Kemudian, Bivitri susantu mengatakan skenario kecurangan Pemilu ini sudah dilakukan oleh rezim-rezim sebelumnya di banyak negara.
"Tapi sebenarnya ini bukan rencana atau desain yang hebat-hebat amat skenario seperti ini dilakukan oleh rezim-rezim sebelumnya di banyak negara dan sepanjang sejarah," ungkap Bivitri.
"Karena itu untuk menyusun dan menjalankan skenario kotor seperti ini tak perlu kepintaran atau kecerdasan, yang diperlukan cuma dua mental culas dan tahan malu," tandasnya.
Tambahan informasi, Dokumenter Dirty Vote disutradarai oleh Dandhy Dwi Laksono.
Ini merupakan film keempat yang disutradarainya mengambil momentum pemilu.
Pada 2014 Dandhy lewat rumah produksi WatchDoc meluncurkan film “Ketujuh”, masa itu di mana kehadiran Jokowi dielu-elukan sebagai sosok pembawa harapan baru.
Pada 2017, Dandhy menyutradarai “Jakarta Unfair” tak berapa lama menjelang Pilkada DKI Jakarta.
Dua tahun kemudian, Film Sexy Killers tembus 20 juta penonton di masa tenang pemilu 2019.
Sexy killers membongkar jaringan oligarki bercokol pada kedua pasangan calon yang berlaga saat itu, Jokowi – Ma'ruf Amin versus Prabowo-Hatta.
Seyogyanya menurut Dandhy, Dirty Vote akan menjadi tontonan yang reflektif di masa tenang pemilu.
Diharapkan tiga hari yang krusial menuju hari pemilihan, film ini akan mengedukasi publik serta banyak ruang dan forum diskusi yang digelar.
"Ada saatnya kita menjadi pendukung capres-cawapres.
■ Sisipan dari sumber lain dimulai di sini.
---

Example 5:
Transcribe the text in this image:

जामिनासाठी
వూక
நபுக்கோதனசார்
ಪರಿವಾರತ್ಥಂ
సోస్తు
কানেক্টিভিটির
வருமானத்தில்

Tapi hari ini, saya ingin mengajak setiap orang untuk menonton film ini sebagai warga negara," ungkapnya.
Berbeda dengan film-film dokumenter sebelumnya di bawah bendera WatchDoc dan Ekspedisi Indonesia Baru, Dirty Vote lahir dari kolaborasi lintas CSO.
Ketua Umum SIEJ sekaligus produser, Joni Aswira, mengatakan dokumenter ini sesungguhnya juga memfilmkan hasil riset kecurangan pemilu yang selama ini dikerjakan koalisi masyarakat sipil.
Biaya produksinya dihimpun melalui crowd funding, sumbangan individu dan lembaga.
“Biayanya patungan. Selain itu Dirty Vote juga digarap dalam waktu yang pendek sekali sekitar dua minggu, mulai dari proses riset, produksi, penyuntingan, hingga rilis. Bahkan lebih singkat dari penggarapan End Game KPK (2021),” katanya.
20 lembaga lain yang terlibat kolaborasi dalam film ini ialah: Aliansi Jurnalis Independen (AJI), Bangsa Mahardika, Ekspedisi Indonesia Baru, Ekuatorial, Fraksi Rakyat Indonesia, Greenpeace Indonesia, Indonesia Corruption Watch, Jatam, Jeda Untuk Iklim, KBR, LBH Pers, Lokataru, Perludem, Salam 4 Jari, Satya Bumi, Themis Indonesia, Walhi, Yayasan Dewi Keadilan, Yayasan Kurawal, dan YLBHI.